» **Task to complete**: Transcribe every one of the entries below verbatim, leaving out the pictures.

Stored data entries
*-*-*

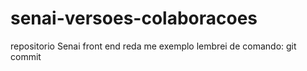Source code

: # senai-versoes-colaboracoes
repositorio Senai front end
reda me exemplo
lembrei de comando: git commit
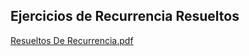 ## Ejercicios de Recurrencia Resueltos

[Resueltos De Recurrencia.pdf](https://github.com/jporro/MatematicaDiscreta/files/12208375/Resueltos.De.Recurrencia.pdf)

*-*-*

» **Solved exercise**:
Source code

: # senai-versoes-colaboracoes
repositorio Senai front end
reda me exemplo
lembrei de comando: git commit
 ## Ejercicios de Recurrencia Resueltos

[Resueltos De Recurrencia.pdf](https://github.com/jporro/MatematicaDiscreta/files/12208375/Resueltos.De.Recurrencia.pdf)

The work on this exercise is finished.